5. Choose where you want to tone up: Since swimming involves a variety of strokes that use different muscles, you can target the areas you most want to tone – be it legs, upper arms, or stomach muscles. Keller’s website includes techniques for doing each stroke.
6. It’s cheap: Unlike some sports which require a lot of equipment, swimming just requires a swim suit, bathing cap and a pair of decent goggles and of course a pool, which most cities and mid-size communities have. It’s also a great summer exercise since you can cool down and work out at the same time.
7. Suitable for all ages:That’s why they say swimming is ‘cradle to grave.’ You simply adjust the pace to your age and ability.

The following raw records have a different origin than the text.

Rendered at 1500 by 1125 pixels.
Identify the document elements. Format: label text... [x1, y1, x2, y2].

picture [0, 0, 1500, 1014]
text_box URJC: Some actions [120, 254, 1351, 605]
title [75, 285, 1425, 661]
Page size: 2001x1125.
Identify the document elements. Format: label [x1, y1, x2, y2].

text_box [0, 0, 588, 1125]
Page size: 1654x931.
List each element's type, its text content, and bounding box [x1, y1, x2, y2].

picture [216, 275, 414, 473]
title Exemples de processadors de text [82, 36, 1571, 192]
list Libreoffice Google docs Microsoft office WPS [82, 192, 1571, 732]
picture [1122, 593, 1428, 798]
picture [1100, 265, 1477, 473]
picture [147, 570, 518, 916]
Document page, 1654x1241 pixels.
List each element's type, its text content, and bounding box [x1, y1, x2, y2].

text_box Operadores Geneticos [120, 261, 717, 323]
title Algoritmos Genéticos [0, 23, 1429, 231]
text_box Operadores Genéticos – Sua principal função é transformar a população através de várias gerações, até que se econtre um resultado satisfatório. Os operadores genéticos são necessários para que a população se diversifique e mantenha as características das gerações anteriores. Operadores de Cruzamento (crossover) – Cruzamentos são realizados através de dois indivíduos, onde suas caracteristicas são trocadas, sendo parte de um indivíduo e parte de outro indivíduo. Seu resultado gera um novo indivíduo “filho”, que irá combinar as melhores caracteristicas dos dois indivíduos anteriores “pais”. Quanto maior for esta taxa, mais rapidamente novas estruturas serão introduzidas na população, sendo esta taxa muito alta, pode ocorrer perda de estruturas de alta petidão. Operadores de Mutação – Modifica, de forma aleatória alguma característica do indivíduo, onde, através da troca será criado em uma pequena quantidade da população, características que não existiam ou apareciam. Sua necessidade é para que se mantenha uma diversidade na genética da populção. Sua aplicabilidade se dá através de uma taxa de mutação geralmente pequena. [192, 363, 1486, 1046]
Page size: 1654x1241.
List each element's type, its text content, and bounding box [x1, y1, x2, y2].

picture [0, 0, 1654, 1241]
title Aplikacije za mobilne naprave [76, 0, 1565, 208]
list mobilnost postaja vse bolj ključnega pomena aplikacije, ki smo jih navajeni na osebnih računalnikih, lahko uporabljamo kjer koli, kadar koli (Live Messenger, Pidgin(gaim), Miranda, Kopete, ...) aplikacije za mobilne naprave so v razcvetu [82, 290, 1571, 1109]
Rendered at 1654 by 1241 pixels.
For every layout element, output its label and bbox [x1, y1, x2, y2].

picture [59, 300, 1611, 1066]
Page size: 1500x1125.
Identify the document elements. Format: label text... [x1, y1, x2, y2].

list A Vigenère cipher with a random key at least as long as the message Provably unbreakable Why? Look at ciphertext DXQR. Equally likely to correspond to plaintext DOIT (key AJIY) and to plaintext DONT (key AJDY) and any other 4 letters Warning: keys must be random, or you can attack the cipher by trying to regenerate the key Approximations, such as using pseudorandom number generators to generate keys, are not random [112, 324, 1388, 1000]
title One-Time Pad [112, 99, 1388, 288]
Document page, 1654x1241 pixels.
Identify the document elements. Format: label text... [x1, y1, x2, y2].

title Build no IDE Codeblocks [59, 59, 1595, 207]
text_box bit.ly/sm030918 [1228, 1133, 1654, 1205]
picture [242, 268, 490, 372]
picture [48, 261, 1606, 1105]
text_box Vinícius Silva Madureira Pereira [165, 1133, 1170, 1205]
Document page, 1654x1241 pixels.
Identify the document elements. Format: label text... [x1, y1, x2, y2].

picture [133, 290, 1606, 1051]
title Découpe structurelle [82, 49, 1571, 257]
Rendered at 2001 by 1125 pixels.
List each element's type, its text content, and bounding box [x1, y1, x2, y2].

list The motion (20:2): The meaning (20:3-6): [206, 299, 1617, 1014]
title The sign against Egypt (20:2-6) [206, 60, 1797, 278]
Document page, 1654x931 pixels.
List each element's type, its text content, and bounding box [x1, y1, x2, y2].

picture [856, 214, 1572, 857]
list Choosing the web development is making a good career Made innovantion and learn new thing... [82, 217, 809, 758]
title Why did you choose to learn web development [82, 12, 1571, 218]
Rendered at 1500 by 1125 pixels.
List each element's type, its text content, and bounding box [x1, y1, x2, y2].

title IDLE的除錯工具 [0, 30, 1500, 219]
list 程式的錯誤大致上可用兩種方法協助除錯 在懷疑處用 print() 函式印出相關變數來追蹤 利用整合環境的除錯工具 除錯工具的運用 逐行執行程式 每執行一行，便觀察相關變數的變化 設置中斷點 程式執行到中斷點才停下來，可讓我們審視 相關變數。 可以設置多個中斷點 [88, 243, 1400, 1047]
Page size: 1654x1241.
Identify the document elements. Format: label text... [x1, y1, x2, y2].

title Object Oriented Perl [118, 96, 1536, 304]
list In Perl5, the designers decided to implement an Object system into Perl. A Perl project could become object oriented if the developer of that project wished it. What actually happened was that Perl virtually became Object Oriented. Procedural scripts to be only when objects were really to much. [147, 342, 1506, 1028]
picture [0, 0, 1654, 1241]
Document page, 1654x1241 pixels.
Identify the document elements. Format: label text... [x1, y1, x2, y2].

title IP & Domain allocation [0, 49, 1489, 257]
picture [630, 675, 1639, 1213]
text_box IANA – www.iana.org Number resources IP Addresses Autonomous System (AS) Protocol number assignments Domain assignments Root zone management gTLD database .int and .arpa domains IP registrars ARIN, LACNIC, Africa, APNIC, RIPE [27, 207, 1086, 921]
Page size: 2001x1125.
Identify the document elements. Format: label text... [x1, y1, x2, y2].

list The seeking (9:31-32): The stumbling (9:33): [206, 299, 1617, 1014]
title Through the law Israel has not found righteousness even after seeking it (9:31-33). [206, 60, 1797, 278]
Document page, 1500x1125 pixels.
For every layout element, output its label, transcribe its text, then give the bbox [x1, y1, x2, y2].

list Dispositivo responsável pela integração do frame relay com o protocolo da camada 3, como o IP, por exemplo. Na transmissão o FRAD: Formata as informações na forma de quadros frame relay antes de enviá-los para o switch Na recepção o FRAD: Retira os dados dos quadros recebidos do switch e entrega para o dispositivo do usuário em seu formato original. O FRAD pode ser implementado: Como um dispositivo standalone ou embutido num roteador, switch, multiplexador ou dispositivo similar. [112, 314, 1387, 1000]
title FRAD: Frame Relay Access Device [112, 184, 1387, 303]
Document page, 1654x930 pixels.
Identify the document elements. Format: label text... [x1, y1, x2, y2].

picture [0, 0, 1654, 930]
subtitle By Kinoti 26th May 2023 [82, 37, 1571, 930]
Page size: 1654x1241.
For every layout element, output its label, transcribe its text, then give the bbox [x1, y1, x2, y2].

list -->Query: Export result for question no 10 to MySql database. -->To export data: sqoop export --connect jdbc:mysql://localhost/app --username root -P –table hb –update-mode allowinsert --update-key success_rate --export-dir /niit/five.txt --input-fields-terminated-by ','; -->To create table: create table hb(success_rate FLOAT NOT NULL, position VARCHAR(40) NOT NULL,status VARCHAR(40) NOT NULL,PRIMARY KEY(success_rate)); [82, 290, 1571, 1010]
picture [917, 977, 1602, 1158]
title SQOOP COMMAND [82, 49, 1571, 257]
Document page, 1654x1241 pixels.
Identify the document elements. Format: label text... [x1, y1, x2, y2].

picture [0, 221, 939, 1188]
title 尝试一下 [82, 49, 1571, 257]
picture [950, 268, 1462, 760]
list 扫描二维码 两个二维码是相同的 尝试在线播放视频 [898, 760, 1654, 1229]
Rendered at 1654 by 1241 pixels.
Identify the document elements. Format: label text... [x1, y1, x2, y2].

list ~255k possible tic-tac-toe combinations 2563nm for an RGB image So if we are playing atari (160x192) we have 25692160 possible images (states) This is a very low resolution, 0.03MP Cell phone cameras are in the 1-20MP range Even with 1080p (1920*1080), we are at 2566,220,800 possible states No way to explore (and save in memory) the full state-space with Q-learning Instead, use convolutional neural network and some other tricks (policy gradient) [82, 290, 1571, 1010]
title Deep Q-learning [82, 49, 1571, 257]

8. It’s social: “If you swim regularly you’ll most likely make new friends of all ages,” says Keller, “since people not only swim at the pool but also like to relax, socialize and talk. My impression is that swimmers are usually positive and in a good mood.”
If you aren’t already a swimmer, but think you might like to start, first check with your doctor to make sure there aren’t any health issues to take into account. You might even want to enroll in swim lessons. An instructor can not only help build swimming skills, but alleviate any fears you might have about the water.
“Take it slow in the beginning and progress at your own pace,” suggests Keller. “Don’t try to measure up to a 20-year-old speeding through the water. Instead, enjoy the experience of swimming – of floating and moving through the water.”